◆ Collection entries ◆

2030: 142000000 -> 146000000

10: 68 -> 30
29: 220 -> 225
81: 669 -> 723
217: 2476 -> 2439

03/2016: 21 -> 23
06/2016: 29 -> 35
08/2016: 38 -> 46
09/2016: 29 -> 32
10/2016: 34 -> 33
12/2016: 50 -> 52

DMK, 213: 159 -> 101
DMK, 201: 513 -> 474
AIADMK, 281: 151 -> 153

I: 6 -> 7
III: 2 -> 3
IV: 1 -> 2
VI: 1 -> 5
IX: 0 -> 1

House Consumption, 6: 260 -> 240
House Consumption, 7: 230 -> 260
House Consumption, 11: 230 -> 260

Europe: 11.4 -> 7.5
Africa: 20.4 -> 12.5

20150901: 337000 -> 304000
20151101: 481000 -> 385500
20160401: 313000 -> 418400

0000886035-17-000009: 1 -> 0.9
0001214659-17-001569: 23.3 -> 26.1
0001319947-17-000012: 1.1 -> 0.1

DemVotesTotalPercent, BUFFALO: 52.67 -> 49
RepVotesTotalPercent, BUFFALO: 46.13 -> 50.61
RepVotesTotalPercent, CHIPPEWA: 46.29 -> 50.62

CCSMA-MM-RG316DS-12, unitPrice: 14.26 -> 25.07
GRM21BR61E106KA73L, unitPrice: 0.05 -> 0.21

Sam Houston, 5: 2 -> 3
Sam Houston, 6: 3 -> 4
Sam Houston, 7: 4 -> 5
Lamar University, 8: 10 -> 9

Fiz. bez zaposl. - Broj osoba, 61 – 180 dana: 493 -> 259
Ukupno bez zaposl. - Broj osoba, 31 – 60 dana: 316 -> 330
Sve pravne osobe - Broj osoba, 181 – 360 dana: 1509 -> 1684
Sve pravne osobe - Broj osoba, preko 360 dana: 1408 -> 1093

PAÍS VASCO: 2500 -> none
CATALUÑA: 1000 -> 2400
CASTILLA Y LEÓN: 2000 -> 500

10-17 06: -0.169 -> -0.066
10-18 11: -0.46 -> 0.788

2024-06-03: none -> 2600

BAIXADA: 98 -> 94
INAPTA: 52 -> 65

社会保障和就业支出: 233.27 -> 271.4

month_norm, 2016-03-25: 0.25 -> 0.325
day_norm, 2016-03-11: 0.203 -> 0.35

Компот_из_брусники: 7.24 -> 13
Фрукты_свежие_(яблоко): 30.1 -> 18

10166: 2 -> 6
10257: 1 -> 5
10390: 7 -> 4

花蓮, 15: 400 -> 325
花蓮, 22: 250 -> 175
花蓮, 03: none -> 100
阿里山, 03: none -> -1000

◆ Exercise ◆
Output exactly the lines of the records from the first through the one bearing "RepVotesTotalPercent, BUFFALO: 46.13 -> 50.61", both ends included.

◆ Reply to the task ◆
2030: 142000000 -> 146000000

10: 68 -> 30
29: 220 -> 225
81: 669 -> 723
217: 2476 -> 2439

03/2016: 21 -> 23
06/2016: 29 -> 35
08/2016: 38 -> 46
09/2016: 29 -> 32
10/2016: 34 -> 33
12/2016: 50 -> 52

DMK, 213: 159 -> 101
DMK, 201: 513 -> 474
AIADMK, 281: 151 -> 153

I: 6 -> 7
III: 2 -> 3
IV: 1 -> 2
VI: 1 -> 5
IX: 0 -> 1

House Consumption, 6: 260 -> 240
House Consumption, 7: 230 -> 260
House Consumption, 11: 230 -> 260

Europe: 11.4 -> 7.5
Africa: 20.4 -> 12.5

20150901: 337000 -> 304000
20151101: 481000 -> 385500
20160401: 313000 -> 418400

0000886035-17-000009: 1 -> 0.9
0001214659-17-001569: 23.3 -> 26.1
0001319947-17-000012: 1.1 -> 0.1

DemVotesTotalPercent, BUFFALO: 52.67 -> 49
RepVotesTotalPercent, BUFFALO: 46.13 -> 50.61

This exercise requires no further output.